As a widow of 30 years standing, I would have been very hurt by anyone addressing a card to me and my late DH - I would think they’d forgotten he was dead, or were being thoughtless. However, a note saying they were thinking of him, or offering prayers or support, would have been kind and suitable.

Musicaltheatremum · 19/12/2021 10:30

@feelingkenty I totally understand about loosing children being different to a spouse. Emotions totally different.
I'm getting married again next year and we do speak of my late husband and my children are around so it's their dad we talk of.

Thus post brought another memory to mind ...a very sad one. I still vividly remember the first parents I looked after on the day their son was stillborn. It was in may 1991, I was a junior doctor in obstetrics at the time. I remember his name to this day and remember how important it was to talk to them using their son's name. Gosh he would have been 30 now. It has had a lasting impression on me.

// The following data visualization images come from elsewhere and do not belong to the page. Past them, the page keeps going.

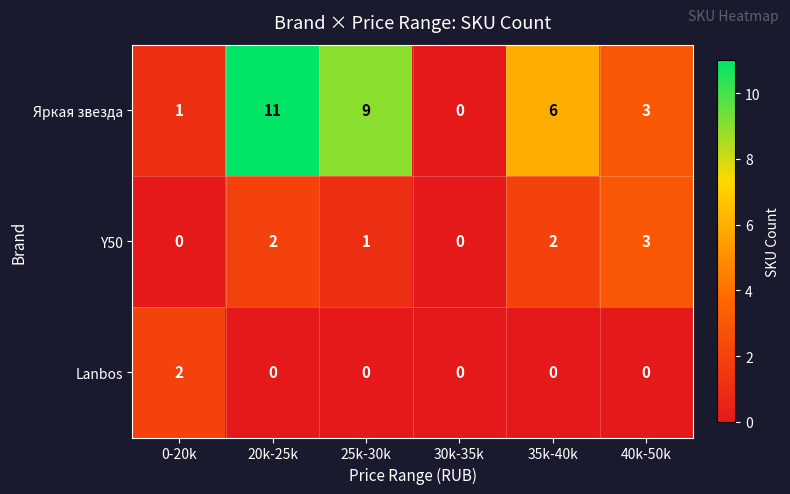

Count the Lanbos values in the range 0 to 1.

5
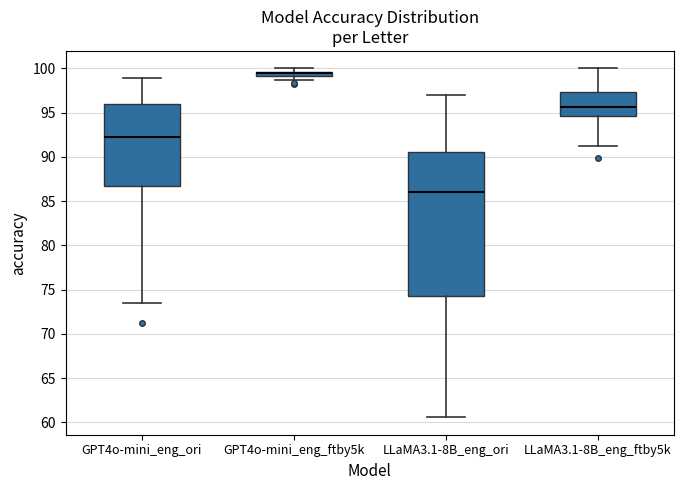

Where does the upper whisker of the box for LLaMA3.1-8B_eng_ori end on the y-axis? The values are not printed on the chart, so give them approximately, as read against the axis.

97.0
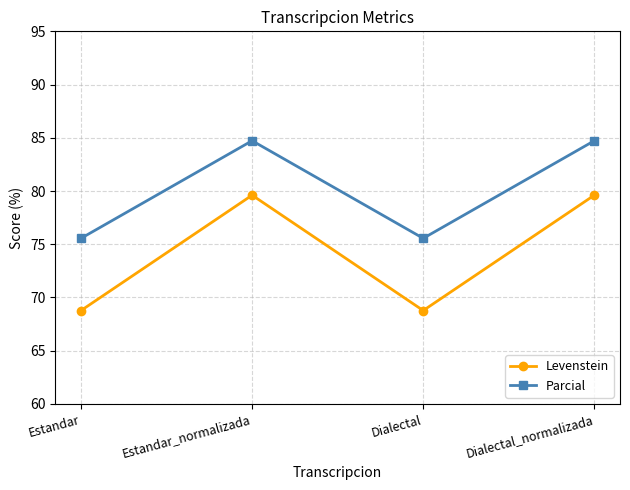

At how many categories does at least one series exceed 79?

2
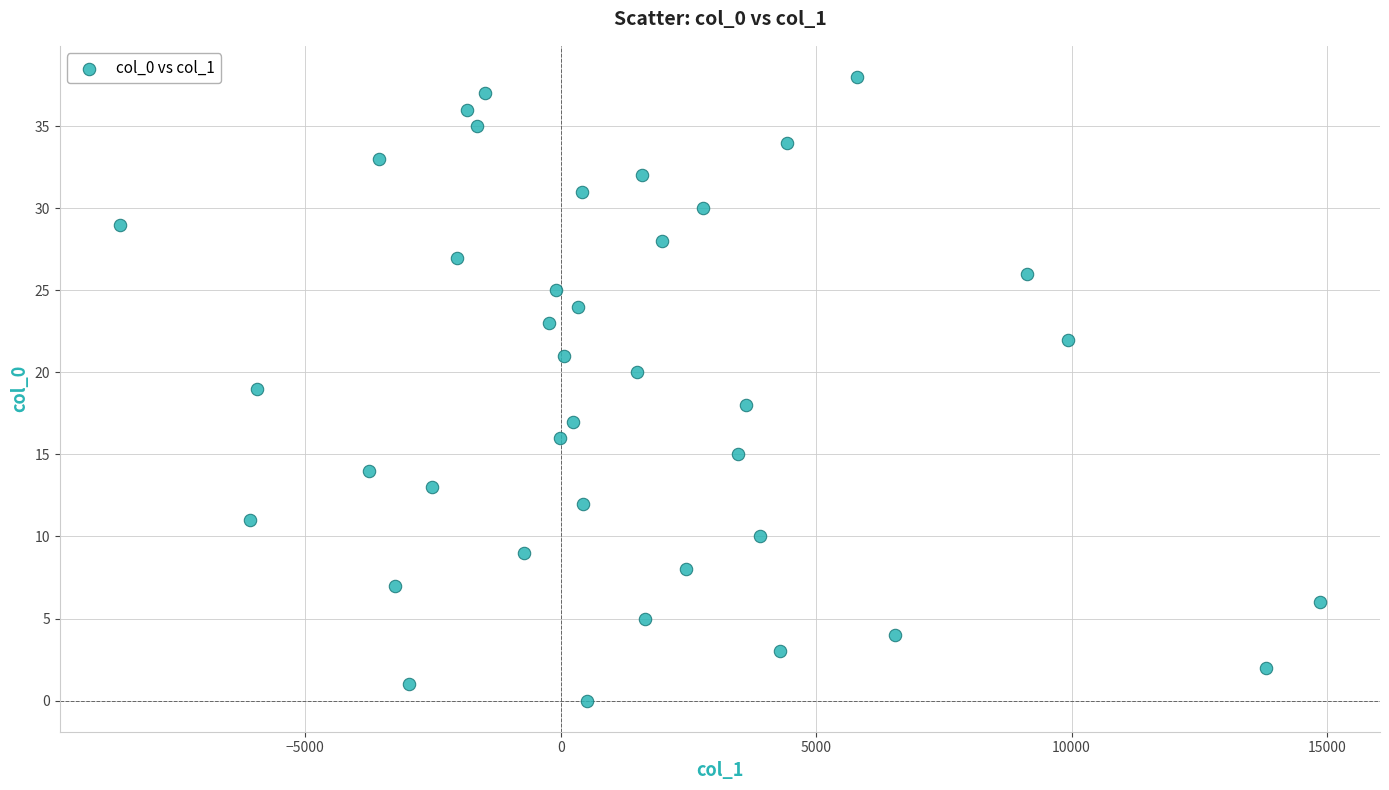

What is the range of Y values (max minus min)?

38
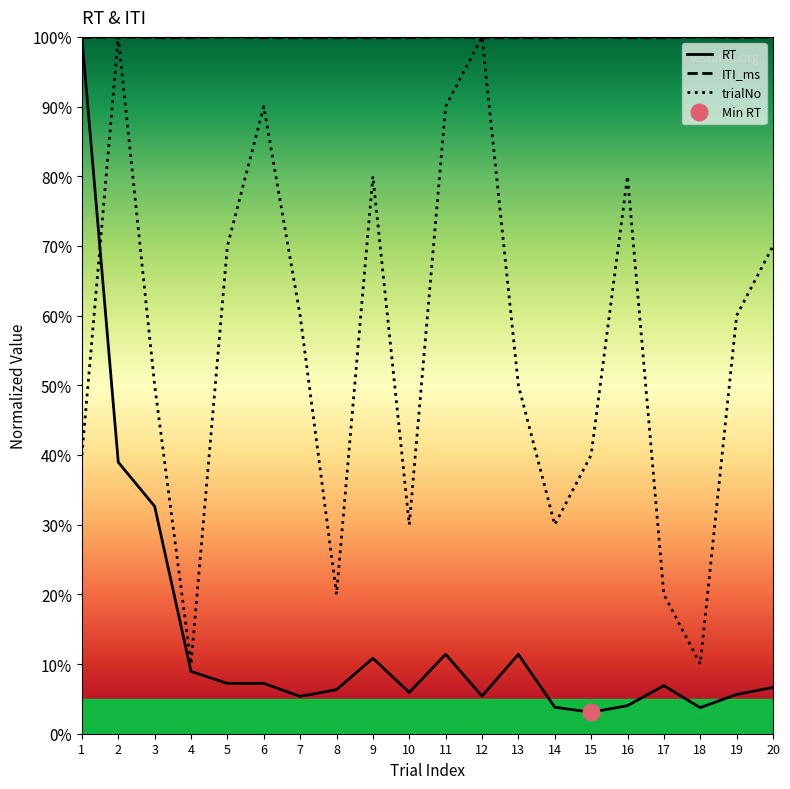

Which series changed the most between 12 and 20?

trialNo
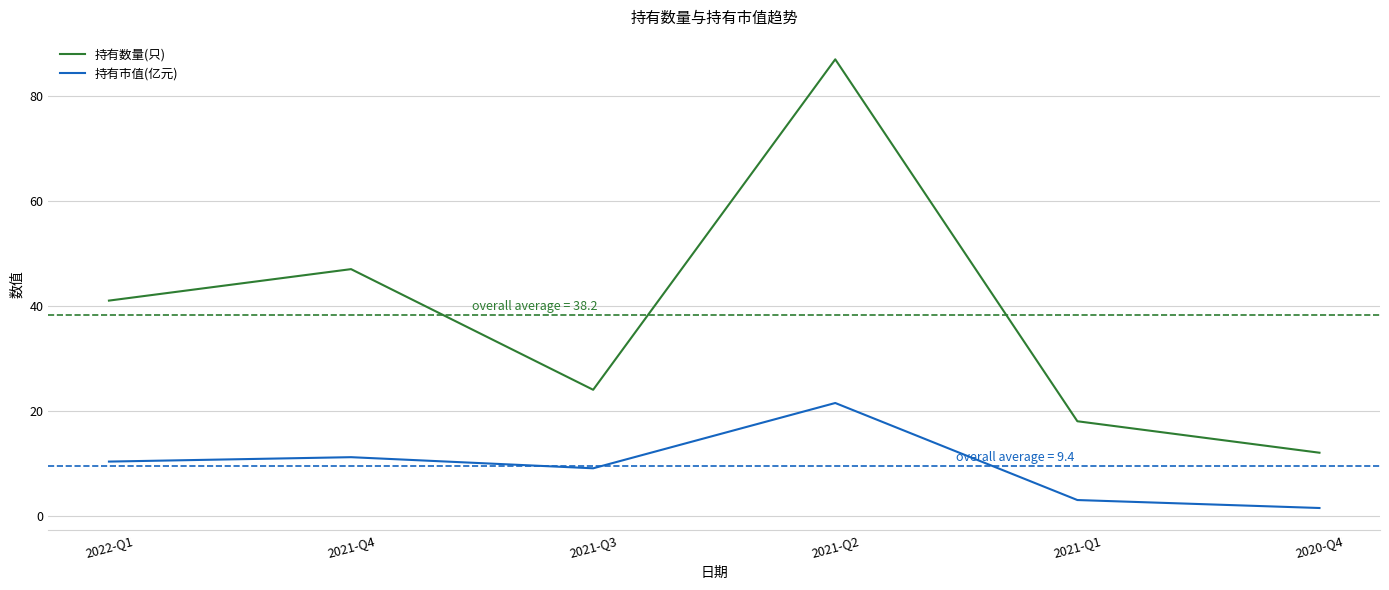

Is this an area chart (filled region under the line)?

No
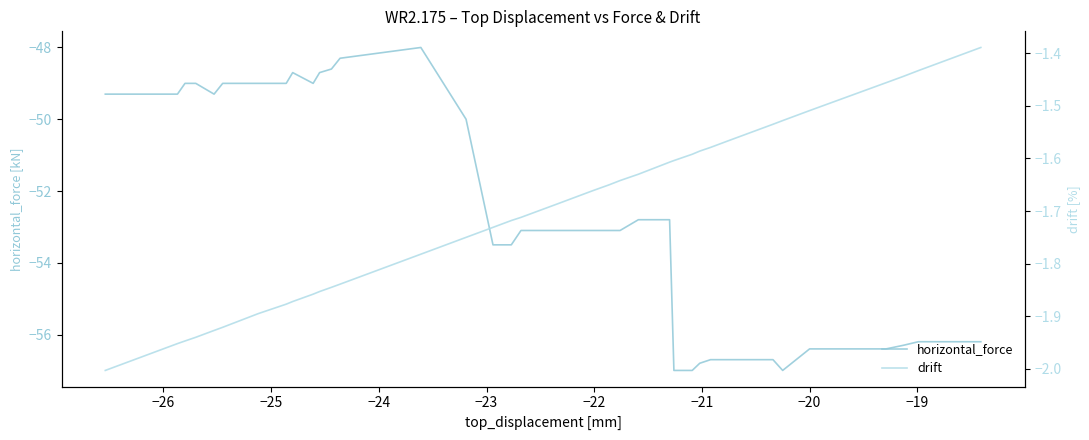

What is the maximum value for horizontal_force?

-48.0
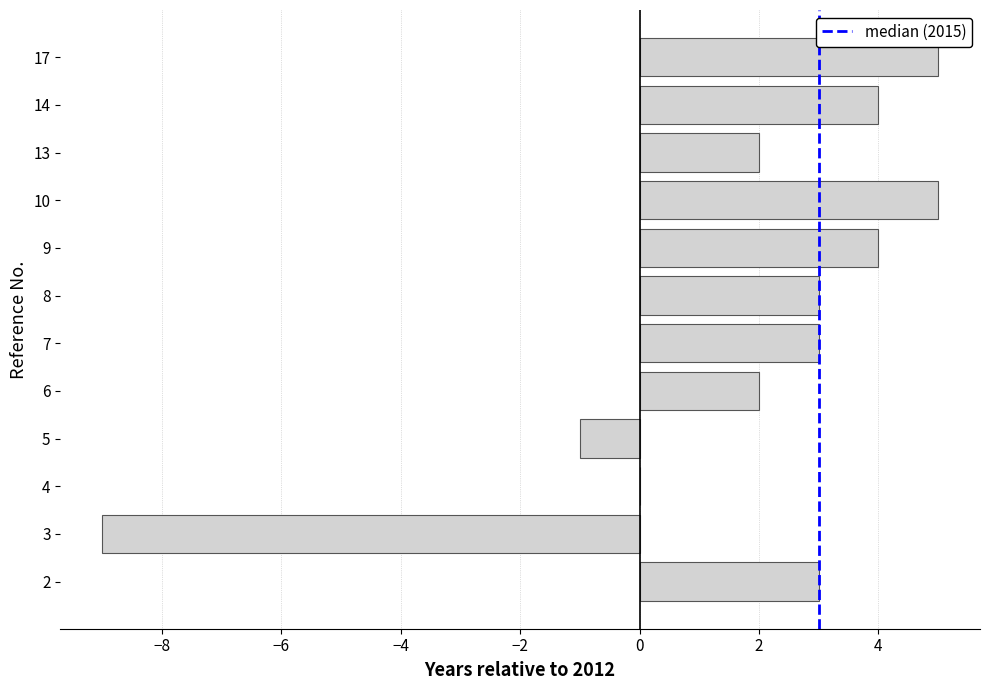

Approximately how many times larger is the value at 2 compared to 13?

1.5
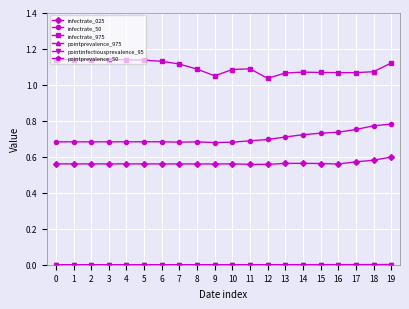

True or false: infectrate_50 has a value of 0.7 at 11.

True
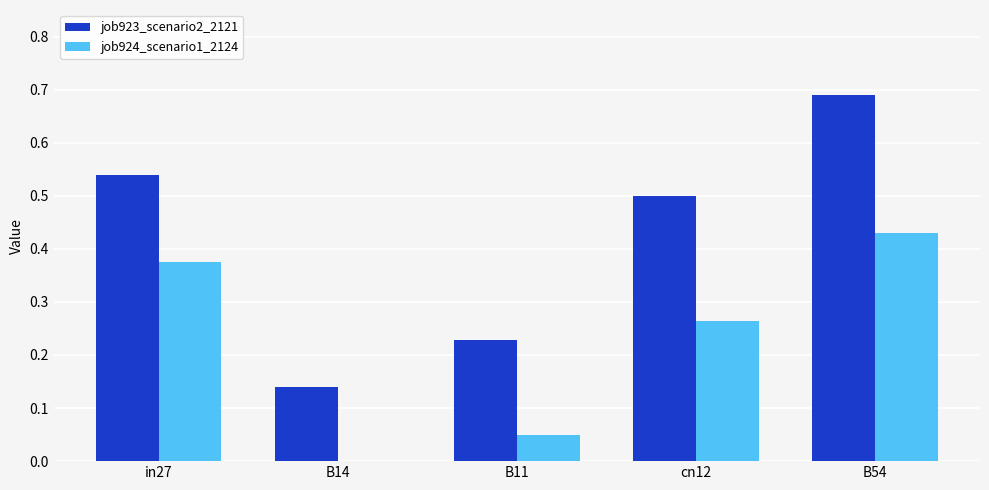

Which label corresponds to the largest value in the chart?

B54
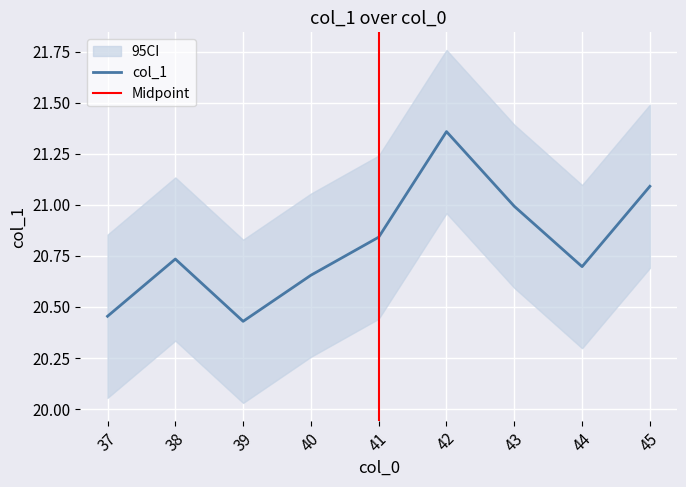

True or false: the data has more than 1 interior local peaks.

True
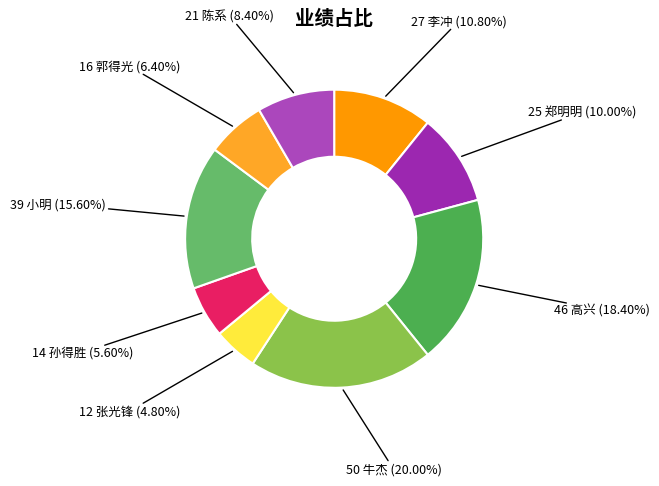

Rank the categories by value from lowest to highest.

张光锋, 孙得胜, 郭得光, 陈系, 郑明明, 李冲, 小明, 高兴, 牛杰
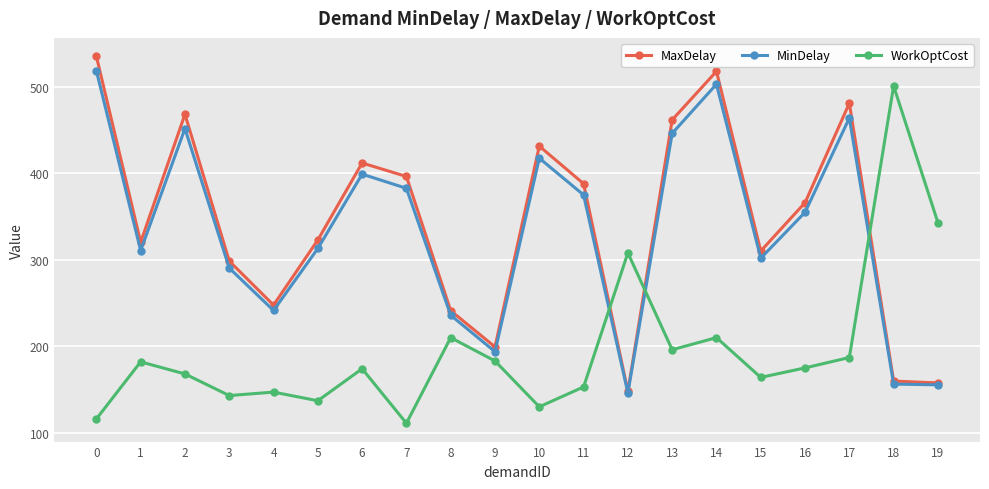

Is the value of MaxDelay at 5 greater than the value of MinDelay at 11?

No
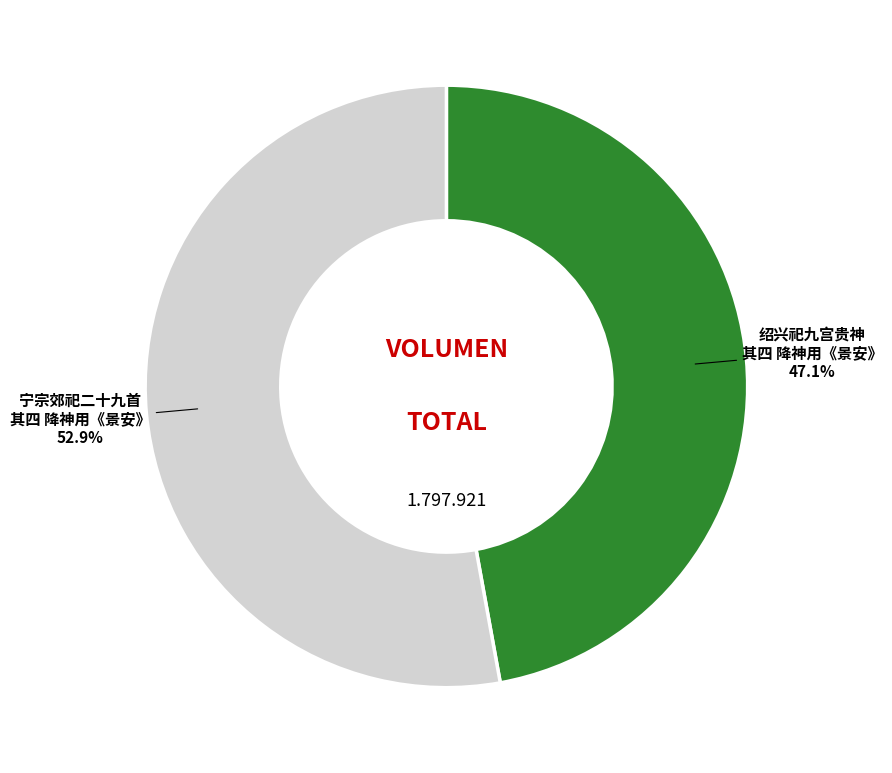

Is there any slice that represents more than half of the pie?

Yes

NinaDefoe · 19/12/2021 10:32

I work with bereaved people and it's so hard to generalise anything, I think the only advice is to know your friend/family member and do what's right for them

This.

I have sent Christmas cards to bereaved friends and family over the years but choose them carefully.
No ‘Have a cracking Christmas’ , ‘’Eat, drink and be Merry’, ‘Have fun this Christmas’ or ‘Hope all your Christmas wishes come true’
Cards obviously.

‘Wishing a peaceful Christmas’ or the like is better - A winter, Holly, snow scene with no wording is what I usually go for.

TeaAndStrumpets · 19/12/2021 10:35

Just my observation as an older person. Sadly several close friends have been widowed in recent years, and it would never occur to me to put their late husband's name on the card, nor do they. However I do try and make a point of remembering their loved ones in conversations or text, recalling lovely Christmases we've shared etc. I think as a parent it must be difficult seeing a name left out. When our Children leave home and send their own cards we automatically leave their name off cards, but a child who never "left" is still with us emotionally.

Sorry if I have expressed myself awkwardly. OP if you mentioned your child in a card to me I would gladly respond. If you didn't, I wouldn't. Most people I hope would be sensitive enough to take the lead from you, but some may find it difficult.

SynchroSwimmer · 19/12/2021 10:58

As a widow it’s also very difficult to receive cards with the unthinking “Happy Christmas !”

For people in similar positions, I normally try and wish them a “peaceful Christmas” but have actually stopped sending cards altogether.